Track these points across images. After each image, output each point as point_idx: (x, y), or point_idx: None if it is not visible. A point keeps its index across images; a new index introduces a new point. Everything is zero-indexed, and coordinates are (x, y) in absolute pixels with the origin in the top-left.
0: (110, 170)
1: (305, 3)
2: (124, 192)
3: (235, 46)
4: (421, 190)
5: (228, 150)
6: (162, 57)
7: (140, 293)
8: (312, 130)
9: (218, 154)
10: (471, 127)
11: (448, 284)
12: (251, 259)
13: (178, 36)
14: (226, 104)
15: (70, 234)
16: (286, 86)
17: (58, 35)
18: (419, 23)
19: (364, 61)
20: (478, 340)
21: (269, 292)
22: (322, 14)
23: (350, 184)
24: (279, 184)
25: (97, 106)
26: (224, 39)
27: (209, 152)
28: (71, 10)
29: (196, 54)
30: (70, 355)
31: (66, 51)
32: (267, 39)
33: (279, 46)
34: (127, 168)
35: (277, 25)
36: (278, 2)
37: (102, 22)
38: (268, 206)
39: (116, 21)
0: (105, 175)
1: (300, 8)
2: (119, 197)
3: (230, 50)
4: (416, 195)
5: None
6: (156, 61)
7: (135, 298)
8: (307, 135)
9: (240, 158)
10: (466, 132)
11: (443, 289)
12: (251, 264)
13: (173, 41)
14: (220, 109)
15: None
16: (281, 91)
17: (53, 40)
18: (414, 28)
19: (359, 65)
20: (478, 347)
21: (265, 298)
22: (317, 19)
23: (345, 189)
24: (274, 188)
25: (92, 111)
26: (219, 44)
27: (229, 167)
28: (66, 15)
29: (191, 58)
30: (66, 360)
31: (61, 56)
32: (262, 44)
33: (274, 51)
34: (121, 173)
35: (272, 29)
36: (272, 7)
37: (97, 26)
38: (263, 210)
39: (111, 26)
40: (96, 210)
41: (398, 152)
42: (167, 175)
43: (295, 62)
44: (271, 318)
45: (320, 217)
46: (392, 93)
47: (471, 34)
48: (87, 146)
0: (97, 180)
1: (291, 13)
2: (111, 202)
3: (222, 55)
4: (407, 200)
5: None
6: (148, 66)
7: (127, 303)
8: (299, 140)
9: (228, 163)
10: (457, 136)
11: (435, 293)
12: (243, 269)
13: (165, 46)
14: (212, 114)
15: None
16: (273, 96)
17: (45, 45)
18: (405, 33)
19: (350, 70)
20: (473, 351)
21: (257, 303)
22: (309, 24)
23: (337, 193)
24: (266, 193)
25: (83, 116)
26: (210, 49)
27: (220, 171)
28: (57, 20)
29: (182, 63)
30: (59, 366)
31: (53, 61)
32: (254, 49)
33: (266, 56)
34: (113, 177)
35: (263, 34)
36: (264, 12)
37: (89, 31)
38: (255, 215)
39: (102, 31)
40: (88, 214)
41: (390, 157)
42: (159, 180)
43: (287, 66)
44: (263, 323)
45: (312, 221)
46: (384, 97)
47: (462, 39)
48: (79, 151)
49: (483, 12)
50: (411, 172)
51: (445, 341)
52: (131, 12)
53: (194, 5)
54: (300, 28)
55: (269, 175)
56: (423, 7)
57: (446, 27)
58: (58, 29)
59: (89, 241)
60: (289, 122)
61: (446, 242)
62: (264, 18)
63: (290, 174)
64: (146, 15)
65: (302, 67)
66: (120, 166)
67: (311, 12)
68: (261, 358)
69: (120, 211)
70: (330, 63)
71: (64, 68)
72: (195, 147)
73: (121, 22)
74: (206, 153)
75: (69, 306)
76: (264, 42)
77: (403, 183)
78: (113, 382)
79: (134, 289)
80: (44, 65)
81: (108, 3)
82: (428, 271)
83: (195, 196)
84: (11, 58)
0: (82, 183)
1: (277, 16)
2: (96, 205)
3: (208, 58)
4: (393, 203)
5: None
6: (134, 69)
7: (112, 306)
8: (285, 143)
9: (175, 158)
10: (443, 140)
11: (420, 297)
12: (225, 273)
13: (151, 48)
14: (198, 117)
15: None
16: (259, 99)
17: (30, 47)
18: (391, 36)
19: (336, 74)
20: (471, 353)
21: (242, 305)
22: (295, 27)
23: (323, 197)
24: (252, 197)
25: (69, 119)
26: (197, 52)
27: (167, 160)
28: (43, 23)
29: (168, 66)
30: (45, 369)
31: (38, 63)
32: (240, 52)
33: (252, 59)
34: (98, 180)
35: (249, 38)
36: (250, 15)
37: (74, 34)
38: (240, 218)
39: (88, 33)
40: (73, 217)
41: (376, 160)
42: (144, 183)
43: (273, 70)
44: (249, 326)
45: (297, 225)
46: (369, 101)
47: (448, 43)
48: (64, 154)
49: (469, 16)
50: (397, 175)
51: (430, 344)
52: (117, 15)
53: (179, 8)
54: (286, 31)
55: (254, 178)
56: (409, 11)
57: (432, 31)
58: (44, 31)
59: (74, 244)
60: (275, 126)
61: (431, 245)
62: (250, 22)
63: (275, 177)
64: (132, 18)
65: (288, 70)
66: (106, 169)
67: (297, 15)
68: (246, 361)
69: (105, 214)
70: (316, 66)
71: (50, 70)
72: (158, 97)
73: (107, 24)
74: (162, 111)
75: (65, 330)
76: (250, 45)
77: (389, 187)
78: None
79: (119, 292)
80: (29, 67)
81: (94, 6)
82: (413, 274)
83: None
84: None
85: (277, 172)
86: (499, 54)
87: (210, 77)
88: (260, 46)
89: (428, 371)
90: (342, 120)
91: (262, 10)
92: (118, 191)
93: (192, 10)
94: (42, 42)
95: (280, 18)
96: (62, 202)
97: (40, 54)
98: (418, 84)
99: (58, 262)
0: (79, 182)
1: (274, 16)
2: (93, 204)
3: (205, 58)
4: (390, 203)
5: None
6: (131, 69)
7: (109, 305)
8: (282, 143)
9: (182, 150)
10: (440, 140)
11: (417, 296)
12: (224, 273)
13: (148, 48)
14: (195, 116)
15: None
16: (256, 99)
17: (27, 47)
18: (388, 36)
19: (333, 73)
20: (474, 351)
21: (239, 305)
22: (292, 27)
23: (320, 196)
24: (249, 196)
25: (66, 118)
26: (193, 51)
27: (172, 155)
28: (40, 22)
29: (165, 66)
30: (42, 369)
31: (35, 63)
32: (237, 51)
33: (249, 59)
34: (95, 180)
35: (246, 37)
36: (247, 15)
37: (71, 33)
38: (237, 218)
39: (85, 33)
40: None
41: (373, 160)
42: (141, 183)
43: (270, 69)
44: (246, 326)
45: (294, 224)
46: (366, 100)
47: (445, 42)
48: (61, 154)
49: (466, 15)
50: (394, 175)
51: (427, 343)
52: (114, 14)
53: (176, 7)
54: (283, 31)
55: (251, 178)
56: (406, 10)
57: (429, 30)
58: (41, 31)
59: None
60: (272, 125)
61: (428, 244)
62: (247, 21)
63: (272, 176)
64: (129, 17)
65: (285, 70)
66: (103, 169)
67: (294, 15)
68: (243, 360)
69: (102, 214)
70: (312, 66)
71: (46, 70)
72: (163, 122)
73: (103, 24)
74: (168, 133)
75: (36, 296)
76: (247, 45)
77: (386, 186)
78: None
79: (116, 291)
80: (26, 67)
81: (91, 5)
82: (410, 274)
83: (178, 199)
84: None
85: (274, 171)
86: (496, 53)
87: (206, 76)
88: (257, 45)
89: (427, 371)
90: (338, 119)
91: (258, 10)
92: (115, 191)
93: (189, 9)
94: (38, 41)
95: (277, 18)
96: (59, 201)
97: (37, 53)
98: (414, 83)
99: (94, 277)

==

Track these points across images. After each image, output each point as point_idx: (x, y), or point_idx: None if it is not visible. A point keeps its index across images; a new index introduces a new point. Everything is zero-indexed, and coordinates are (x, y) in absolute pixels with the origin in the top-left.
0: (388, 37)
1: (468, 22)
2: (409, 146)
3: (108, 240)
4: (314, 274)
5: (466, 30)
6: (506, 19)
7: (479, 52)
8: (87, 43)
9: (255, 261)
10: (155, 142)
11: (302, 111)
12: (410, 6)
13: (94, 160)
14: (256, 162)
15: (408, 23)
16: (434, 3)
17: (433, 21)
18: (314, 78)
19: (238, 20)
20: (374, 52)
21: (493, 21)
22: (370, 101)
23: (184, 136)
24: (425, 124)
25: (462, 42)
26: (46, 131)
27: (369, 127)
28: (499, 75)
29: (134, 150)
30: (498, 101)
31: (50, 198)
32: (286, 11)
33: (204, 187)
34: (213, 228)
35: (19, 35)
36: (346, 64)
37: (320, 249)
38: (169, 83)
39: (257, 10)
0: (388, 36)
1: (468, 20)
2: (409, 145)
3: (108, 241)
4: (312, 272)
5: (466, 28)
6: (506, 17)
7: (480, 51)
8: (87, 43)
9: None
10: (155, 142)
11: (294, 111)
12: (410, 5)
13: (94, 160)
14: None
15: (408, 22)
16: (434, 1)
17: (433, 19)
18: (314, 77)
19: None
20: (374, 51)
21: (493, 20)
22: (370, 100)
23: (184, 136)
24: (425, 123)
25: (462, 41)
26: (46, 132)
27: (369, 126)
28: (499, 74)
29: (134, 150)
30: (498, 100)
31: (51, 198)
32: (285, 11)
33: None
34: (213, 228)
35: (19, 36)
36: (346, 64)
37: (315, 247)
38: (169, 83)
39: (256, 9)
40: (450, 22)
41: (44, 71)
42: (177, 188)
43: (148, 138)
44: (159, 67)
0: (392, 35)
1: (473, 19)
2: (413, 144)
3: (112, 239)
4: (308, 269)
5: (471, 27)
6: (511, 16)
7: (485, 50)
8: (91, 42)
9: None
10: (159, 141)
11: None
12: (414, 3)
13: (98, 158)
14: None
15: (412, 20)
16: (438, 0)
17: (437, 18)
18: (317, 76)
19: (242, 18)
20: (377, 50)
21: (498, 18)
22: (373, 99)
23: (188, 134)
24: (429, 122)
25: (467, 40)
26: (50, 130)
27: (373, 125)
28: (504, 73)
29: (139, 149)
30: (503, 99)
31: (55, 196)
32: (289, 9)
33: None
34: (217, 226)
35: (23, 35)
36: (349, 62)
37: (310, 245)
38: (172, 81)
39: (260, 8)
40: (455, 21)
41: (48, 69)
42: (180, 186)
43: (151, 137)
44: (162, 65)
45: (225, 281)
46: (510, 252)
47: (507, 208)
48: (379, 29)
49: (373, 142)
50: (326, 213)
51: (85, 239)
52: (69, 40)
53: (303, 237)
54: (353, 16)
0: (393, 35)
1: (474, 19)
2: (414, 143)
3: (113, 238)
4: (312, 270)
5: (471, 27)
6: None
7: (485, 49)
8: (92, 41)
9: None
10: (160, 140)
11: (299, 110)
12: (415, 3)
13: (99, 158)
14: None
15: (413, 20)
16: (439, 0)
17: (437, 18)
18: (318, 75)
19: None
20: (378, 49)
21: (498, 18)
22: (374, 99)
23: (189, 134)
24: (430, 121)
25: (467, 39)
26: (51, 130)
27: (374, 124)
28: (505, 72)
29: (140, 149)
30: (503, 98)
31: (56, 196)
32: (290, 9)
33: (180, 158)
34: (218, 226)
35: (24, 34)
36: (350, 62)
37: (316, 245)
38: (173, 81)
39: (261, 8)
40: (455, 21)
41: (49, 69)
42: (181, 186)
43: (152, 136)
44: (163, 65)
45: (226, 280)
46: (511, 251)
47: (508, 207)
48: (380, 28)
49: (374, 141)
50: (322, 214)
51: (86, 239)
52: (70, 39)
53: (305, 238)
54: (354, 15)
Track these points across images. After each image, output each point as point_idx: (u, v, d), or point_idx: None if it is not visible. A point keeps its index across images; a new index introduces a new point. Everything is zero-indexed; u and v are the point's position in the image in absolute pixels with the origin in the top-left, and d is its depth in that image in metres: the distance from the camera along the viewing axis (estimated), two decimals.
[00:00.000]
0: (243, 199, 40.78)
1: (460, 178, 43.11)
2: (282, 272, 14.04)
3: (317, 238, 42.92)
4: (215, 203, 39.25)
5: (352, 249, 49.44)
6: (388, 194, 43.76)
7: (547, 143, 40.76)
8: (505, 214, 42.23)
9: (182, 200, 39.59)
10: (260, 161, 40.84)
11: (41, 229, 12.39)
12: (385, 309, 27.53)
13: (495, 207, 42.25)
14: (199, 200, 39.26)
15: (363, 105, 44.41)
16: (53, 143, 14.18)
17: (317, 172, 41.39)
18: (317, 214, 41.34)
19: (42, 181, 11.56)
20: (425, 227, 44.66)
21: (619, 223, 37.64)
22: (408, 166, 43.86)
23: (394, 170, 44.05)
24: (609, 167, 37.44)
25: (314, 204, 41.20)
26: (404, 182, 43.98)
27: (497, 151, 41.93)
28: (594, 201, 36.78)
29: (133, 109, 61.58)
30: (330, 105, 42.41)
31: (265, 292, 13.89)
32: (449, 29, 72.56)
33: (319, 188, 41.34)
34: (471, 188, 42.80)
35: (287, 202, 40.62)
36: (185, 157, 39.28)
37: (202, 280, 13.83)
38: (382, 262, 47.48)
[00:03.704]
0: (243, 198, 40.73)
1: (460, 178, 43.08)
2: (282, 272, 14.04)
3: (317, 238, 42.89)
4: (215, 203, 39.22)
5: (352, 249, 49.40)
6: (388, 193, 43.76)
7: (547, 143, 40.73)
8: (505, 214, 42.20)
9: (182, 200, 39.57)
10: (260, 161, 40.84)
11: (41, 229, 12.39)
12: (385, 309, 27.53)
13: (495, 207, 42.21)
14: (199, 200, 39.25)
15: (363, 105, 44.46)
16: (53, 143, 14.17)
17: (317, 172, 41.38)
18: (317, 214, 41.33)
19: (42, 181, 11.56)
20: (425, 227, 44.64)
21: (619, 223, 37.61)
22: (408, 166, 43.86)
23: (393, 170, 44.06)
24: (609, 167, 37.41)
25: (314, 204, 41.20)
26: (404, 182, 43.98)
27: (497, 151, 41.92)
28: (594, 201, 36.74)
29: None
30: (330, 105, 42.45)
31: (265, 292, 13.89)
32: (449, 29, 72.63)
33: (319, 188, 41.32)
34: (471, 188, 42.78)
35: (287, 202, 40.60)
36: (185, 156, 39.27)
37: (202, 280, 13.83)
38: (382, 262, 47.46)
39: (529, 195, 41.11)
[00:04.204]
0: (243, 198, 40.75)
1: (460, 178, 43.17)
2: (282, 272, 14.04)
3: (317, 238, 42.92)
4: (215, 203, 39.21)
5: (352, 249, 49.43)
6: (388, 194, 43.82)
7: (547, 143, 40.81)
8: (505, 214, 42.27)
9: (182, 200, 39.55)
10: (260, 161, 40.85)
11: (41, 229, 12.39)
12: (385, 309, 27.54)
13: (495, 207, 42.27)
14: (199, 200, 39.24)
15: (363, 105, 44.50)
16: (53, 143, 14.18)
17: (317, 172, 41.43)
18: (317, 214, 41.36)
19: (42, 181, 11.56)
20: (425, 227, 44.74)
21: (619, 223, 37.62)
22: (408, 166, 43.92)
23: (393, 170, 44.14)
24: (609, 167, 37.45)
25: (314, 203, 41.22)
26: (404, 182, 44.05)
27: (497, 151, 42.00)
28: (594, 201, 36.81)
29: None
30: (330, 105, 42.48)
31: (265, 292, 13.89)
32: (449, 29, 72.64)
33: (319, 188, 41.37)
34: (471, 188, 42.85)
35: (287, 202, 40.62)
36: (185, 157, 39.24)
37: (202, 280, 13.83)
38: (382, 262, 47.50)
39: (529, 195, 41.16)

* * *

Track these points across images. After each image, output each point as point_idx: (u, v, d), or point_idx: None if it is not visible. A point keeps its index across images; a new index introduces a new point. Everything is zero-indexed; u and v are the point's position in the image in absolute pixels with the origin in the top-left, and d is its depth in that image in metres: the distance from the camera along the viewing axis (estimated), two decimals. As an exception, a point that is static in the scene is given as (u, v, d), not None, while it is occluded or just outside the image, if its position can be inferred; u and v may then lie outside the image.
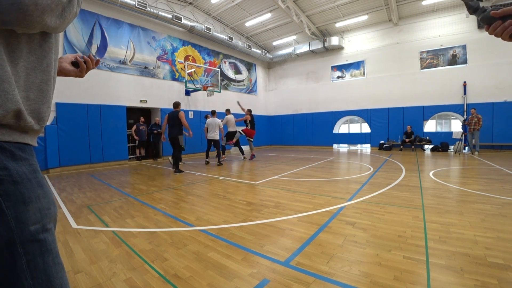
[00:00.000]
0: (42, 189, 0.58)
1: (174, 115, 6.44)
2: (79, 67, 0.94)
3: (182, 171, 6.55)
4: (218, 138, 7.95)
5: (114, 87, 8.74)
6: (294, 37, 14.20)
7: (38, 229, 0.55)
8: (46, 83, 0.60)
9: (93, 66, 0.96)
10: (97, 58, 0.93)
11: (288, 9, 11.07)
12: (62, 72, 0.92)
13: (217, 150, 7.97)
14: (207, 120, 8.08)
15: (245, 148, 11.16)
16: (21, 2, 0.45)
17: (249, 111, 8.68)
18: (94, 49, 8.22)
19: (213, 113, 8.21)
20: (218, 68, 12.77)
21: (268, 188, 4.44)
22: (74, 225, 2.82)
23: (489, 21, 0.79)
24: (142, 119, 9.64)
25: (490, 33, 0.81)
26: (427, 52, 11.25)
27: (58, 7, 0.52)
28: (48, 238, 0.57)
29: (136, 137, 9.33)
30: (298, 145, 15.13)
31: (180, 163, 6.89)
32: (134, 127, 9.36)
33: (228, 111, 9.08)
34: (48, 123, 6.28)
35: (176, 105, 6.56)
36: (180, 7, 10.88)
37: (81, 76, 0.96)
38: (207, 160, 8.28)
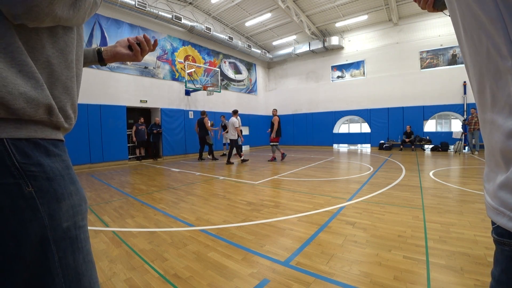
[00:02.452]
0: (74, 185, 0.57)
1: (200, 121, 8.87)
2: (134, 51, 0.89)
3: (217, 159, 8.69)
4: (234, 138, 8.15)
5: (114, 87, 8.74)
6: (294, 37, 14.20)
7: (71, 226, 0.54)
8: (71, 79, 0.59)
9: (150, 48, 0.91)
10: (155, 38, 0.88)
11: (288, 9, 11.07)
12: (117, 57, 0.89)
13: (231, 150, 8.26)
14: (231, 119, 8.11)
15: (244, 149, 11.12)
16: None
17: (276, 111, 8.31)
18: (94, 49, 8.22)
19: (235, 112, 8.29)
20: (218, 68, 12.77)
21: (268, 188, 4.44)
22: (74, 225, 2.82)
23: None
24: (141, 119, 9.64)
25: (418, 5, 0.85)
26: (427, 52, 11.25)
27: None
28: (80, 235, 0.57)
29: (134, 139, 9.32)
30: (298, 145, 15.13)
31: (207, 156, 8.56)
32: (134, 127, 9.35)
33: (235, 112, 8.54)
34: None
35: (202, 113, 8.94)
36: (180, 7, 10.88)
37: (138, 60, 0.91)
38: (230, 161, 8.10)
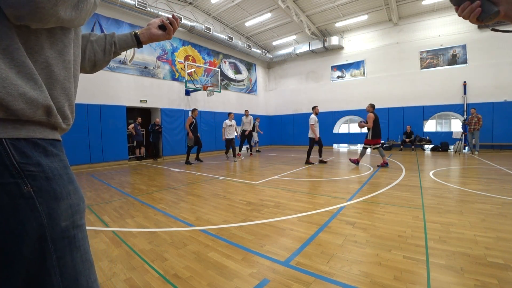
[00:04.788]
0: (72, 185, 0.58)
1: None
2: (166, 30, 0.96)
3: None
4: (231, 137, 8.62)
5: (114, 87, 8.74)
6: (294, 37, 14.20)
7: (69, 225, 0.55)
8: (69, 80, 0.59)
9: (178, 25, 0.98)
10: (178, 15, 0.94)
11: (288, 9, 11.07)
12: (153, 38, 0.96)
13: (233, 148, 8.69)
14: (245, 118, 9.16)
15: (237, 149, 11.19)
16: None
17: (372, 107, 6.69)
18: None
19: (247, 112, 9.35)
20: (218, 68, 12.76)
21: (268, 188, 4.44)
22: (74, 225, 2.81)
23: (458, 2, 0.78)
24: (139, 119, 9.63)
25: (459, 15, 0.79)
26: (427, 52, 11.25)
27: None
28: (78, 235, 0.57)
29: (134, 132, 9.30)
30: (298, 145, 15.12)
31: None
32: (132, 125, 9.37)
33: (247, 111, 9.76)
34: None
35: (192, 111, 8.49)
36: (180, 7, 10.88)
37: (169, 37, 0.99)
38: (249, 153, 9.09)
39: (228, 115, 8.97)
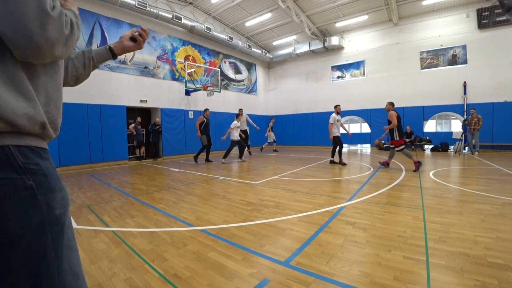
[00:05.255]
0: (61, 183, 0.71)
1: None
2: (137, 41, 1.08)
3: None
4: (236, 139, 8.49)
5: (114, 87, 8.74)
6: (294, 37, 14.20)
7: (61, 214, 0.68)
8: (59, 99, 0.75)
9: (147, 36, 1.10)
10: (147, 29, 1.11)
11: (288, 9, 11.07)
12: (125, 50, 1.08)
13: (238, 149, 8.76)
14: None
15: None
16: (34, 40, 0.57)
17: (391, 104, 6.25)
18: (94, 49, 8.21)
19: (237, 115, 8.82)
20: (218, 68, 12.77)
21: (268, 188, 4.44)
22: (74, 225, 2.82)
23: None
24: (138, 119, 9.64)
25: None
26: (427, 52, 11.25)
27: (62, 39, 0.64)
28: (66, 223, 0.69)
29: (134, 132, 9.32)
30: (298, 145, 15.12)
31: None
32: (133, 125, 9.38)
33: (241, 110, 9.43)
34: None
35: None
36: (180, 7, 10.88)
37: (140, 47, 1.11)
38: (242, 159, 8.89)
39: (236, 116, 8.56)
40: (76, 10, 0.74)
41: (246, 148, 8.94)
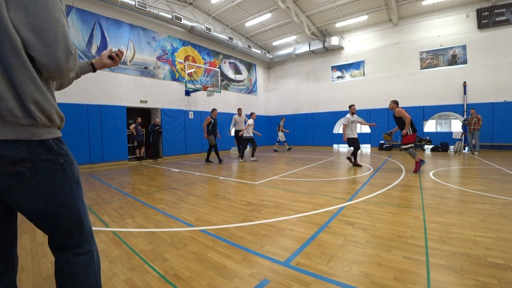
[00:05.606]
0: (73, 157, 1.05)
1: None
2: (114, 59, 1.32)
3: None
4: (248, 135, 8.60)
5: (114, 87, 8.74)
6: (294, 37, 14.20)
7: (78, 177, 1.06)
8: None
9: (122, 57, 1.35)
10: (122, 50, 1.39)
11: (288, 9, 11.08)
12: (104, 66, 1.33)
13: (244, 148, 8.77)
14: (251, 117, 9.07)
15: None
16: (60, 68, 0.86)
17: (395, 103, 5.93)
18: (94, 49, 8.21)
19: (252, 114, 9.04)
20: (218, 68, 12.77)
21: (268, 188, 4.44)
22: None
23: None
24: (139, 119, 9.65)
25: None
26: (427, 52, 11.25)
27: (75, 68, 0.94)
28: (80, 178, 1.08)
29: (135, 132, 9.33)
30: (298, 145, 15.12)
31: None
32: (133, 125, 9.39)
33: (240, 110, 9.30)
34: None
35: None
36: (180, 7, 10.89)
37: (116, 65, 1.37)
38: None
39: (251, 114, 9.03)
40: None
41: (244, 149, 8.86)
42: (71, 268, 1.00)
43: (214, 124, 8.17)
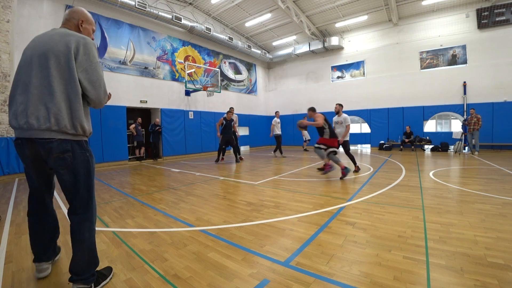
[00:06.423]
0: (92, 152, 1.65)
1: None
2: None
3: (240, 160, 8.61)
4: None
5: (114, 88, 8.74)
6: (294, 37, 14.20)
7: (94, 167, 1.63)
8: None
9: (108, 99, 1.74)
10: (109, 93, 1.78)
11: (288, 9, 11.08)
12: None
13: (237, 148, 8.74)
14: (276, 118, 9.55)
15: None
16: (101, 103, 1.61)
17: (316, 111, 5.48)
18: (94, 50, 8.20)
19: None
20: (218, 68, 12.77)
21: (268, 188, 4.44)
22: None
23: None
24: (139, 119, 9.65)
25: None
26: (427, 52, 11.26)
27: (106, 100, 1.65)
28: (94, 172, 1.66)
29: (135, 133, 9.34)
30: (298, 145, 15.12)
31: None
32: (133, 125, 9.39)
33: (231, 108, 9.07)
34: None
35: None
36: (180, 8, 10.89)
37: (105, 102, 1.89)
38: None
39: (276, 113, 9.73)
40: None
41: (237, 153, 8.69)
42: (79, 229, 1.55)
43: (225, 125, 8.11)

**Your instructions**
Note every line of the entries in which "from" appears, and copy it down.

**Response below**
Track these points across images. After each image, output each point as point_idx: (u, v, d), or point_idx: None if it is not visible. A point keeps its index across images; a new index introduces a new point. Everything is zero-indexed; u and v are the point's position in the image in absolute pixels with the origin in the top-left, and d is its depth in that image in metres: the distance from the camera along the viewing axis (estimated), two decimals.
Track these points across images. After each image, output each point as point_idx: (u, v, d), or point_idx: None if it is not visible. A point keeps its index across images; a new index introduces a new point. Everything is zero-indexed; u and v are the point's position in the image in absolute pixels with the origin in the top-left, and d is its depth in that image in metres: the distance from the camera along the viewing axis (estimated), two decimals. As an exception, a point that is static in the scene is given as (u, v, d), not None, while it is occluded or just outside the image, if its position can be inferred; u and v may then lie outside the image.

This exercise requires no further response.